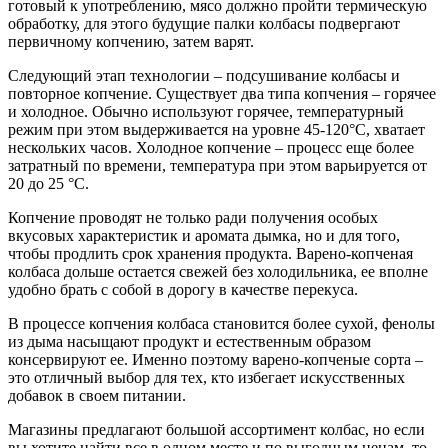
готовый к употреблению, мясо должно пройти термическую
обработку, для этого будущие палки колбасы подвергают
первичному копчению, затем варят.
Следующий этап технологии – подсушивание колбасы и
повторное копчение. Существует два типа копчения – горячее
и холодное. Обычно используют горячее, температурный
режим при этом выдерживается на уровне 45-120°C, хватает
нескольких часов. Холодное копчение – процесс еще более
затратный по времени, температура при этом варьируется от
20 до 25 °C.
Копчение проводят не только ради получения особых
вкусовых характеристик и аромата дымка, но и для того,
чтобы продлить срок хранения продукта. Варено-копченая
колбаса дольше остается свежей без холодильника, ее вполне
удобно брать с собой в дорогу в качестве перекуса.
В процессе копчения колбаса становится более сухой, фенолы
из дыма насыщают продукт и естественным образом
консервируют ее. Именно поэтому варено-копченые сорта –
это отличный выбор для тех, кто избегает искусственных
добавок в своем питании.
Магазины предлагают большой ассортимент колбас, но если
вы хотите найти все в одном месте и по выгодным ценам, то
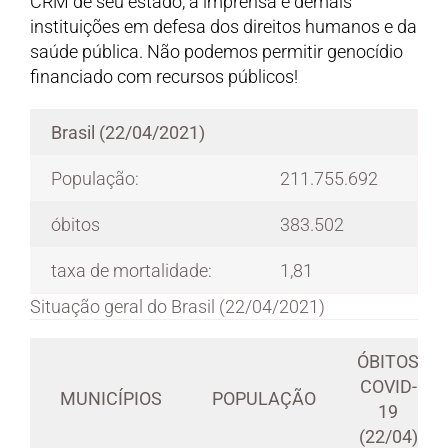
CRM de seu estado, a imprensa e demais
instituições em defesa dos direitos humanos e da
saúde pública. Não podemos permitir genocídio
financiado com recursos públicos!
Brasil (22/04/2021)
População:
211.755.692
óbitos
383.502
taxa de mortalidade:
1,81
Situação geral do Brasil (22/04/2021)
ÓBITOS
COVID-
MUNICÍPIOS
POPULAÇÃO
19
(22/04)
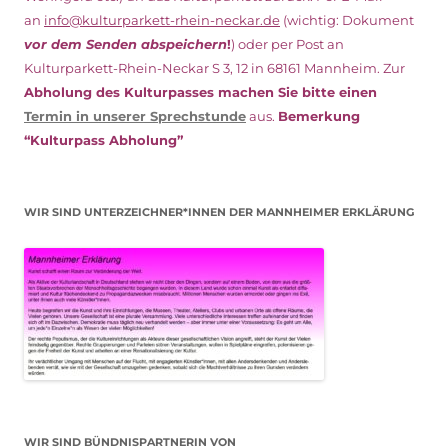
an
info@kulturparkett-rhein-neckar.de
(wichtig: Dokument
vor dem Senden abspeichern
!
) oder per Post an
Kulturparkett-Rhein-Neckar S 3, 12 in 68161 Mannheim. Zur
Abholung des Kulturpasses machen Sie bitte einen
Termin in unserer Sprechstunde
aus.
Bemerkung
“Kulturpass Abholung”
WIR SIND UNTERZEICHNER*INNEN DER MANNHEIMER ERKLÄRUNG
WIR SIND BÜNDNISPARTNERIN VON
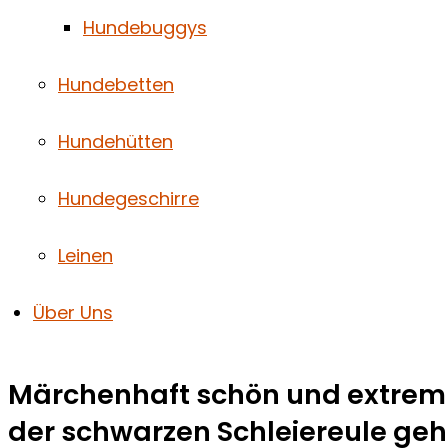
Hundebuggys
Hundebetten
Hundehütten
Hundegeschirre
Leinen
Über Uns
Märchenhaft schön und extrem 
der schwarzen Schleiereule geh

**TASK BRIEF:**
If a line of the data holds the string "горячее", list it.

**THE COMPLETED TASK:**
повторное копчение. Существует два типа копчения – горячее
и холодное. Обычно используют горячее, температурный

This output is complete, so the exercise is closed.